Islamfeindliche Hasskriminalität erreicht in Deutschland traurigen Rekordhöchststand

Ein Schwarz-Weiß-Plakat mit einem Mann in einem Helm mit einem Nazi-Symbol und einem begleitenden Text, der wahrscheinlich eine Propagandabotschaft enthält.

Islamfeindliche Hasskriminalität erreicht in Deutschland traurigen Rekordhöchststand

Islamfeindliche Hasskriminalität in Deutschland hat laut neuen Zahlen des Innenministeriums Rekordwerte erreicht. Meldungen über verbale Beleidigungen, körperliche Angriffe und Sachbeschädigungen verdoppelten sich 2023 nahezu – und die Vorfälle nehmen auch 2024 weiter zu. Betroffene berichten, sie würden wegen religiöser Kleidung angegriffen oder fälschlich mit extremistischen Gruppen in Verbindung gebracht.

Allein im Jahr 2023 registrierte die Polizei bundesweit 1.926 islamfeindliche Straftaten – ein Anstieg um 140 Prozent im Vergleich zum Vorjahr. Besonders stark war der Zuwachs in Nordrhein-Westfalen, wo sich die Fallzahlen von 110 im Jahr 2021 auf 338 im Jahr 2024 verdreifachten. Behörden führen den Anstieg unter anderem auf die seit dem 7. Oktober 2023 gestiegenen Spannungen zurück, da Muslime zunehmend unter Generalverdacht geraten.
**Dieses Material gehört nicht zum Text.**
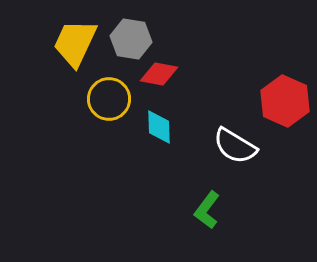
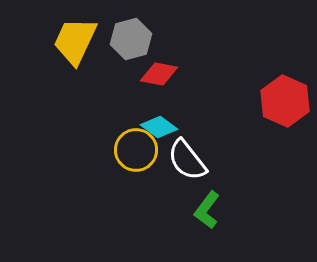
gray hexagon: rotated 24 degrees counterclockwise
yellow trapezoid: moved 2 px up
yellow circle: moved 27 px right, 51 px down
cyan diamond: rotated 51 degrees counterclockwise
white semicircle: moved 48 px left, 14 px down; rotated 21 degrees clockwise
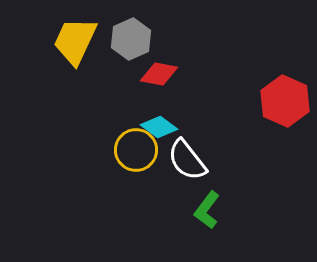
gray hexagon: rotated 9 degrees counterclockwise
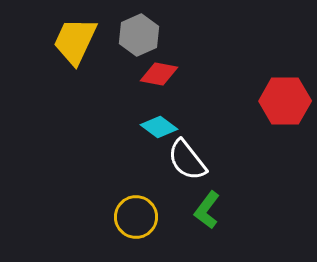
gray hexagon: moved 8 px right, 4 px up
red hexagon: rotated 24 degrees counterclockwise
yellow circle: moved 67 px down
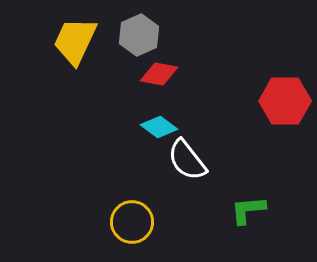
green L-shape: moved 41 px right; rotated 48 degrees clockwise
yellow circle: moved 4 px left, 5 px down
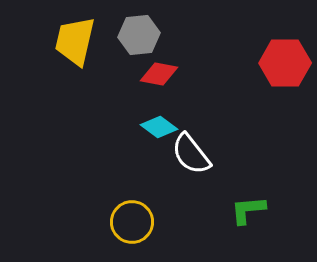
gray hexagon: rotated 18 degrees clockwise
yellow trapezoid: rotated 12 degrees counterclockwise
red hexagon: moved 38 px up
white semicircle: moved 4 px right, 6 px up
Betroffene wie Büsra Ocakdan, die ein Kopftuch trägt, erlebten körperliche Übergriffe und wiederholte Belästigungen. Andere berichten von öffentlichen Beschimpfungen oder dem Vorwurf, Verbindungen zum Terrorismus zu haben. Selbst kleine Rücksichtnahmen – etwa die Unterbrechung eines Fußballspiels, um muslimischen Spielern das Fastenbrechen während des Ramadan zu ermöglichen – lösten rassistische Hasswellen im Netz aus.

Heval Akil, ein syrischer Geflüchteter und ehemaliger Vereinsvorsitzender eines Fußballclubs, erlebte Diskriminierung sowohl als Spieler als auch als Trainer. Mittlerweile rät er anderen, in Konfliktsituationen ruhig zu bleiben und sich zurückzuziehen, statt sich auf Konfrontationen einzulassen. Das Innenministerium rechnet für 2025 mit einem ähnlich hohen Niveau an anti-muslimischen Angriffen, sollte sich der aktuelle Trend fortsetzen.

Die Daten zeigen einen deutlichen Anstieg der Feindseligkeit gegenüber Muslimen in ganz Deutschland. Die Behörden verzeichneten mehr Übergriffe, Beleidigungen und Drohungen als in den Vorjahren. Ohne Gegenmaßnahmen, warnen die Verantwortlichen, werde sich dieses Muster voraussichtlich auch 2025 fortsetzen.